▶ **Assigned task**
In the guide on uploading local scripts to a GitHub repository folder, what command should you use before committing to double-check your work?

▶ **Text block**
How to Upload Local Scripts to a Specific Folder in a GitHub Repository

Use Case:

You have a set of files (e.g., .py, .ipynb, etc.) on your local machine and want them to appear inside a specific folder(e.g., Clinical_trial_monitoring_system/scripts/) of an existing GitHub repository.


Prerequisites

• You have Git installed (git –version)

• You have a GitHub repository already created

• You have terminal/command line access


Step-by-Step Instructions

1. Clone your GitHub repository

Clone the target repository to your local machine:

git clone https://github.com/YOUR_USERNAME/YOUR_REPOSITORY_NAME.git
cd YOUR_REPOSITORY_NAME

For example:

git clone https://github.com/smthorat/Machine-Learning-and-Deep-Learning.git
cd Machine-Learning-and-Deep-Learning

2. Create the target subfolder (if it doesn’t exist)

mkdir -p Clinical_trial_monitoring_system/scripts

3. Copy your local scripts into this folder

Replace the path below with your actual local folder path.

cp -R /Volumes/Jagannath/Projects/Clinical\ project/new_data/scripts/* Clinical_trial_monitoring_system/scripts/

Use cp -R to copy recursively, including any subfolders.


4. Check the files (optional but recommended)

ls Clinical_trial_monitoring_system/scripts/

5. Stage the files for commit

git add Clinical_trial_monitoring_system/scripts

6. Commit the changes

git commit -m "Add core scripts and notebooks to Clinical_trial_monitoring_system"

7. Push to GitHub

git push origin main

Final Folder Structure on GitHub (after push)

Your files will now show up in this structure:

Machine-Learning-and-Deep-Learning/
└── Clinical_trial_monitoring_system/
    └── scripts/
        ├── clinical_trial_dashboard.py
        ├── prediction_model.ipynb
        └── new_data.ipynb

Tips

• If the repo has existing content and you get a “rejected” error when pushing, run:

git pull origin main --allow-unrelated-histories --no-rebase
git push origin main

• Always double-check with git status before committing.

• You can save this script as a shell alias or bash script for automation.

▶ **Provided material**
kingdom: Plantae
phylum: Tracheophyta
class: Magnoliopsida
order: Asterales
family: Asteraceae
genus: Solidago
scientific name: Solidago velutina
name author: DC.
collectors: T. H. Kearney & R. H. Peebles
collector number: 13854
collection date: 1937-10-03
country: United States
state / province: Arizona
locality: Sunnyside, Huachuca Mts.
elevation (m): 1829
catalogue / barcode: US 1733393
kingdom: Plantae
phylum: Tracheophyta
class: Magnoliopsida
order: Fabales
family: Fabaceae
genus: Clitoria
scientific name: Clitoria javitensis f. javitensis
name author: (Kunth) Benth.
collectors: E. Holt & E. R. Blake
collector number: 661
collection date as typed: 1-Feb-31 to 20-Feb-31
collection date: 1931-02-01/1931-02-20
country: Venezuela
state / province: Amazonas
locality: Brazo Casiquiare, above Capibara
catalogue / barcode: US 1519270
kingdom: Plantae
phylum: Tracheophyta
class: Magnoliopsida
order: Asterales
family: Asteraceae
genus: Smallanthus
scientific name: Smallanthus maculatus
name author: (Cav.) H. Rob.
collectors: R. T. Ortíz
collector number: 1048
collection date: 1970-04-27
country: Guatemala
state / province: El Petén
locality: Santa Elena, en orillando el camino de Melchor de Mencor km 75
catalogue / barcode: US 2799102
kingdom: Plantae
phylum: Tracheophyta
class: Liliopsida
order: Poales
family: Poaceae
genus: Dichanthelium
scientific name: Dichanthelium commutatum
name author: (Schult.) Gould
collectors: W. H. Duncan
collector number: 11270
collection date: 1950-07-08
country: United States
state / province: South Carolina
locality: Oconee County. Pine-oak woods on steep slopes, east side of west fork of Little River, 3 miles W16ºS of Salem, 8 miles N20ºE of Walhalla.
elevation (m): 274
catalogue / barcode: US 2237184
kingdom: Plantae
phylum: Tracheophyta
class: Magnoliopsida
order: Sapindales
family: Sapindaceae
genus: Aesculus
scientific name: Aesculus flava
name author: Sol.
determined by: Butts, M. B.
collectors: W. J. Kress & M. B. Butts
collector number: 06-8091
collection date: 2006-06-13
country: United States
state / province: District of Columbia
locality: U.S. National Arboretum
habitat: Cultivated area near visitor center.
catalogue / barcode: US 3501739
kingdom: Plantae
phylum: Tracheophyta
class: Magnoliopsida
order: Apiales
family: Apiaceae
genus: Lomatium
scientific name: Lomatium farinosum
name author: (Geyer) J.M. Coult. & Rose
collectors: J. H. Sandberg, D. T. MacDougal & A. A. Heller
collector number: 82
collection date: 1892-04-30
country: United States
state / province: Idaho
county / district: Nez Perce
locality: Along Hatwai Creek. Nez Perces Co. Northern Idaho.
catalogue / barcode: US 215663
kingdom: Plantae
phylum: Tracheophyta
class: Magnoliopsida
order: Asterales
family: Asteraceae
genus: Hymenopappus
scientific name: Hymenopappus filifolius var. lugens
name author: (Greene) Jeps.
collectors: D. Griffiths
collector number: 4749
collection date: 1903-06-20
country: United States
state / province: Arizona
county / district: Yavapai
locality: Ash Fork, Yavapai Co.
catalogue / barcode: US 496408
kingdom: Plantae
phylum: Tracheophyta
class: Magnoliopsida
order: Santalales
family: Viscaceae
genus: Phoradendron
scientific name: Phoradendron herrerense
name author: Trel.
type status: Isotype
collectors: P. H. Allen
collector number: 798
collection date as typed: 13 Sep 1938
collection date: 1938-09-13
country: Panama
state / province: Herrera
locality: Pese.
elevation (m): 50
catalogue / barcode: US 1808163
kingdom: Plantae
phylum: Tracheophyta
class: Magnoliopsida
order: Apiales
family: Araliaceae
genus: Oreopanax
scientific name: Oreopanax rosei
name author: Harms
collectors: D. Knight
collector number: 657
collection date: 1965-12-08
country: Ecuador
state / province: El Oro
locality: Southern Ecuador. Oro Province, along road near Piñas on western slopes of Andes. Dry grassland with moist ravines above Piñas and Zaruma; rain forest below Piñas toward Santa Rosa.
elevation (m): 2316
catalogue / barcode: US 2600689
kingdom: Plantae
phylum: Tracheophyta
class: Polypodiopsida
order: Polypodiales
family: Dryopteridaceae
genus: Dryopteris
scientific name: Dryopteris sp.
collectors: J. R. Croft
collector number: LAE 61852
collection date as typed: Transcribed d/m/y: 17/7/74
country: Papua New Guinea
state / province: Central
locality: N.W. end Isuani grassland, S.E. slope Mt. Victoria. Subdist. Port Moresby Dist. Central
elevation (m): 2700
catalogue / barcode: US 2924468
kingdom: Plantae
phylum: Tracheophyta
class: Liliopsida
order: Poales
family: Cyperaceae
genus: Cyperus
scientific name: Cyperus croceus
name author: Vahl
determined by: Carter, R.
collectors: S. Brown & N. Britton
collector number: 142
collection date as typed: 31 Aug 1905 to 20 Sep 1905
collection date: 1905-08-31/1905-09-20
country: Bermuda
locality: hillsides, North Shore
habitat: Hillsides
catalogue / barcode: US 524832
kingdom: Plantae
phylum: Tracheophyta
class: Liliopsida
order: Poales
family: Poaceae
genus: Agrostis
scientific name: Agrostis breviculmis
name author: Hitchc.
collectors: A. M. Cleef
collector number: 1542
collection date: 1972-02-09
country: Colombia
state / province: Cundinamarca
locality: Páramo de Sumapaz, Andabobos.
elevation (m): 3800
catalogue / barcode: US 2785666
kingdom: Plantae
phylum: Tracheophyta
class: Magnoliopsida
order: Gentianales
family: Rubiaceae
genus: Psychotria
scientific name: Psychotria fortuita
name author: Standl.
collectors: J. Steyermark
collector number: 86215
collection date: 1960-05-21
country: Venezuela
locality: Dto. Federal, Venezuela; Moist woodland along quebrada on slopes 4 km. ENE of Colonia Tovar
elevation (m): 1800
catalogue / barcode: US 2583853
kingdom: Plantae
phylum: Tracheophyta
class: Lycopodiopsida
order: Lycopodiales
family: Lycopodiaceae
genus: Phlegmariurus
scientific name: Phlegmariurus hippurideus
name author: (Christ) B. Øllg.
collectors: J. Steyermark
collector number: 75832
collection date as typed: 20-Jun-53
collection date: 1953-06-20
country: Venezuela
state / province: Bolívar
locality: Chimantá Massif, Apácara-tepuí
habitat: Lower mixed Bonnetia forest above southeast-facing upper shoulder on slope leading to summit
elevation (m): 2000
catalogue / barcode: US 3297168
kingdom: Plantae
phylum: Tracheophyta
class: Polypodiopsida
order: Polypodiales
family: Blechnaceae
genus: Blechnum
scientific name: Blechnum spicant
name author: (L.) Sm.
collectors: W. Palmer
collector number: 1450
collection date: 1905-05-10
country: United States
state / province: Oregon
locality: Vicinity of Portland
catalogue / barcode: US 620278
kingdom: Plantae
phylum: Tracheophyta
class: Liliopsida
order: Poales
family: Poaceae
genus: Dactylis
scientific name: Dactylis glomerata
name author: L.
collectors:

▶ **Result of the exercise**
git status